Document section:
Today, Shelby and Drew are discussing Batwoman 20, originally released May 15th, 2013.
Shelby: Trust is always an interesting concept to explore when masked superheroes are involved. The protagonist’s entire experience is based on a lack of trust: they don’t trust their loved ones to with their secret identity, they don’t trust the existing authority to take care of crime. That the distrust is well-founded doesn’t lessen the fact it’s the foundation of a successful masked superhero. But even the most independent superhero has got to have someone in the corner, some support system of people they trust and can rely on. Unfortunately, Kate seems to continuously find herself faced with people telling her, “you will trust me, whether you like it or not!”, essentially rendering the entire concept meaningless.

[Collected data entries]
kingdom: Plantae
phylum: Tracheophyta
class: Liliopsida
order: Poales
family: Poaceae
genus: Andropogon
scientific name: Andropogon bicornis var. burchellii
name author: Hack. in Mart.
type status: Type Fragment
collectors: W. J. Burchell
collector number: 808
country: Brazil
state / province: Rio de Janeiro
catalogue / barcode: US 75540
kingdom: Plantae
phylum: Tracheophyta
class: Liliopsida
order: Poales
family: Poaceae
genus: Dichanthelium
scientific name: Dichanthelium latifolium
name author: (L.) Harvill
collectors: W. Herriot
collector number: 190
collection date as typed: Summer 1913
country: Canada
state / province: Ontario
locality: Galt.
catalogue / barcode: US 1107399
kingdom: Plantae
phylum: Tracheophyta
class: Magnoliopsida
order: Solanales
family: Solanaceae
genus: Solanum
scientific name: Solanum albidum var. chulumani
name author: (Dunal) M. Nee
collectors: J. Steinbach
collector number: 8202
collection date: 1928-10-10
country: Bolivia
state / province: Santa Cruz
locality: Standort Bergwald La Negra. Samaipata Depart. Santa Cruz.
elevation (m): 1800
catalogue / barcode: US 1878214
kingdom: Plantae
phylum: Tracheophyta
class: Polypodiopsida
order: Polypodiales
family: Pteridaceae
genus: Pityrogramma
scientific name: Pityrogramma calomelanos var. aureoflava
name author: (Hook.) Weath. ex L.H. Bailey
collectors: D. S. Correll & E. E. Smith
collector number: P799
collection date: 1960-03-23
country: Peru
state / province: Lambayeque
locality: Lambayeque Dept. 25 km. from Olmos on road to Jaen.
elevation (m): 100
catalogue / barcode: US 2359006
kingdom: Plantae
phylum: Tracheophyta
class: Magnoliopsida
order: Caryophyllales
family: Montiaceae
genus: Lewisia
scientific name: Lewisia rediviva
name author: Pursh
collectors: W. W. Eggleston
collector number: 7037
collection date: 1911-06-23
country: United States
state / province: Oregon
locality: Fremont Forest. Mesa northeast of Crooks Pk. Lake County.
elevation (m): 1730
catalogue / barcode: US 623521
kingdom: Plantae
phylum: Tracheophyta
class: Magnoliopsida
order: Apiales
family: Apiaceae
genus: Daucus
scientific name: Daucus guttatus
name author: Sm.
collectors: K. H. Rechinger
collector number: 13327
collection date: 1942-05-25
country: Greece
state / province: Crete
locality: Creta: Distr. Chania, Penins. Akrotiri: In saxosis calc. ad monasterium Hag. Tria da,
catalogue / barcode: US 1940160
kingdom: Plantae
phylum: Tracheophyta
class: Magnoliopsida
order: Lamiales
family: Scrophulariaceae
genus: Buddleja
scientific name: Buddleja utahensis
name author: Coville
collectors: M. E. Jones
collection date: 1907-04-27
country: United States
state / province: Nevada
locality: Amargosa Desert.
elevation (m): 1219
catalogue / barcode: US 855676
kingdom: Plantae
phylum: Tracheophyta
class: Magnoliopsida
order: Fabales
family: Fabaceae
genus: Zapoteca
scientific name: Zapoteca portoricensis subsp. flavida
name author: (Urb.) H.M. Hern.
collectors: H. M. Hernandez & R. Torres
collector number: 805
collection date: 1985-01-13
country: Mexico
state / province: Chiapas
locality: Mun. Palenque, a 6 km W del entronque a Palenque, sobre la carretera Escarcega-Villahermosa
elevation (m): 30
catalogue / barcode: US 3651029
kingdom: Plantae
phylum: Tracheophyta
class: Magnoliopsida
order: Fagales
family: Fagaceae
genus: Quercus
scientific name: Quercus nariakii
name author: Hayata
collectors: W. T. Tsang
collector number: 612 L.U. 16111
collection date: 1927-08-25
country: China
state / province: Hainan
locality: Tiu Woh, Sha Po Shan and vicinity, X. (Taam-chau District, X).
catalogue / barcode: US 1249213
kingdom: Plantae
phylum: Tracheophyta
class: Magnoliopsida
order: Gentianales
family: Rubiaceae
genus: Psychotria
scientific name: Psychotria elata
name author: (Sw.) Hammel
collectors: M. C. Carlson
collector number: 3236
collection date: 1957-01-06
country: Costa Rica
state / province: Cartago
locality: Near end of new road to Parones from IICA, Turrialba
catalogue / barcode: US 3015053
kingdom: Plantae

About this exercise: In the Batwoman 20 discussion, reproduce word for word the passage starting at "Shelby: Trust is" and ending at "entire concept meaningless.".

Your response:
Shelby: Trust is always an interesting concept to explore when masked superheroes are involved. The protagonist’s entire experience is based on a lack of trust: they don’t trust their loved ones to with their secret identity, they don’t trust the existing authority to take care of crime. That the distrust is well-founded doesn’t lessen the fact it’s the foundation of a successful masked superhero. But even the most independent superhero has got to have someone in the corner, some support system of people they trust and can rely on. Unfortunately, Kate seems to continuously find herself faced with people telling her, “you will trust me, whether you like it or not!”, essentially rendering the entire concept meaningless.